> **PROBLEM STATEMENT**:
Count the lines in the items below that contain the string "lists", and give only that number.

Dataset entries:
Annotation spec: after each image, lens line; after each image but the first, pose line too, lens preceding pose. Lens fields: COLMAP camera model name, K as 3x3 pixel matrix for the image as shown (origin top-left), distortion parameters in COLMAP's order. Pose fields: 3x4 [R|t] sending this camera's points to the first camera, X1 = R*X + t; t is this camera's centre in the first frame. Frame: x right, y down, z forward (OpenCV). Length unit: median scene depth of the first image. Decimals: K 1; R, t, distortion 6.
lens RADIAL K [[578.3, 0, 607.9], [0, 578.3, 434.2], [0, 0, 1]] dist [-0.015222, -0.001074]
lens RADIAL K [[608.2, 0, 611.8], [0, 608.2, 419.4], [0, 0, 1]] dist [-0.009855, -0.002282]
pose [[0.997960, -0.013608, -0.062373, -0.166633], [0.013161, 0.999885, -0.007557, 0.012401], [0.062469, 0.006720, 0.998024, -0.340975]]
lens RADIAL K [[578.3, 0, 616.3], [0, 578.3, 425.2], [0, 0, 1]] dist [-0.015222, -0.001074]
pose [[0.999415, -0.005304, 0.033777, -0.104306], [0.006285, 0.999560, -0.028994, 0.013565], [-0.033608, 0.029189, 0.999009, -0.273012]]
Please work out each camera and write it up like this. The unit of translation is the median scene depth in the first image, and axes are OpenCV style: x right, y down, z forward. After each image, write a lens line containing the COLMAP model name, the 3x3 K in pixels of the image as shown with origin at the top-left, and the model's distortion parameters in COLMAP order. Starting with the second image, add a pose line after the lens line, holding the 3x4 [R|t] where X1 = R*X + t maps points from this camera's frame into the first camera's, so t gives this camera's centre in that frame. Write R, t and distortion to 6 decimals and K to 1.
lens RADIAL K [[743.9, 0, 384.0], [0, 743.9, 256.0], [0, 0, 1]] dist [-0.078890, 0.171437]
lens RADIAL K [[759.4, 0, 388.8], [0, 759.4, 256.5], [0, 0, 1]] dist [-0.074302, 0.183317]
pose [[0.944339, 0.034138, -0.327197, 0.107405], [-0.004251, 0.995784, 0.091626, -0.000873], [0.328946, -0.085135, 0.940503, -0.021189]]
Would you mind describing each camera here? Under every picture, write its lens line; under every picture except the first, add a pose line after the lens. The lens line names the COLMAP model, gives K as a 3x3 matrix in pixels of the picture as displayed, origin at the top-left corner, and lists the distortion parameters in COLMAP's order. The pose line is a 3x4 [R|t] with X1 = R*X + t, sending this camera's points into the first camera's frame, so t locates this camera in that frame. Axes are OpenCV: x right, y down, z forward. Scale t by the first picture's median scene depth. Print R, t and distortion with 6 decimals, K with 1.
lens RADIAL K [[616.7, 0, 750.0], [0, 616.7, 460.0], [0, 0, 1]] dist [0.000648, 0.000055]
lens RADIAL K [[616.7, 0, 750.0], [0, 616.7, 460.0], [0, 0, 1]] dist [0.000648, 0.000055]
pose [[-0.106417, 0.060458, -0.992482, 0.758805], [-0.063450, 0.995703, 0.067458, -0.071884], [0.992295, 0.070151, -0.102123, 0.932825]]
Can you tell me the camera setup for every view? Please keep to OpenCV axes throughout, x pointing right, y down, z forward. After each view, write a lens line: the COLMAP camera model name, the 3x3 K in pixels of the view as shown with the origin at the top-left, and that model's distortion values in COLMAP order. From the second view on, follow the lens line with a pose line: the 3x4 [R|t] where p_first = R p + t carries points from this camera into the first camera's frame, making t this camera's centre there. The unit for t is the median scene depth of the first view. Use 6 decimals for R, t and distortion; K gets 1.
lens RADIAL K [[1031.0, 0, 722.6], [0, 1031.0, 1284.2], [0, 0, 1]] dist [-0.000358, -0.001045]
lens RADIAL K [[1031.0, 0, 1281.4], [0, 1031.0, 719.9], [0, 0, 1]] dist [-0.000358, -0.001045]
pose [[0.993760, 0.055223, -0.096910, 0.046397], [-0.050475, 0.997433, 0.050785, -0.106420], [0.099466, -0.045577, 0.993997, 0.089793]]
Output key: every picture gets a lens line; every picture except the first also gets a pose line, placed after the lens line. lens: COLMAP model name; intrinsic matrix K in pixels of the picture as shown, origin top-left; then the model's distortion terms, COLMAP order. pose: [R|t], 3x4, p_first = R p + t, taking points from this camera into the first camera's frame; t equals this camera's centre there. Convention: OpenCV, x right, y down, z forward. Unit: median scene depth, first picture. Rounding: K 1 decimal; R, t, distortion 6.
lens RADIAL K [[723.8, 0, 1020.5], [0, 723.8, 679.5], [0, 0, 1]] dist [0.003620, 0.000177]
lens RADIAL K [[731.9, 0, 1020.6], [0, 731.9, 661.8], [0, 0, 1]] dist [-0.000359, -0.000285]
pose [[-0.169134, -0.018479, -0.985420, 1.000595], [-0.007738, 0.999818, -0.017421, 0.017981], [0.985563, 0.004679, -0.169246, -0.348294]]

> **SOLUTION FOR THIS EXERCISE**:
1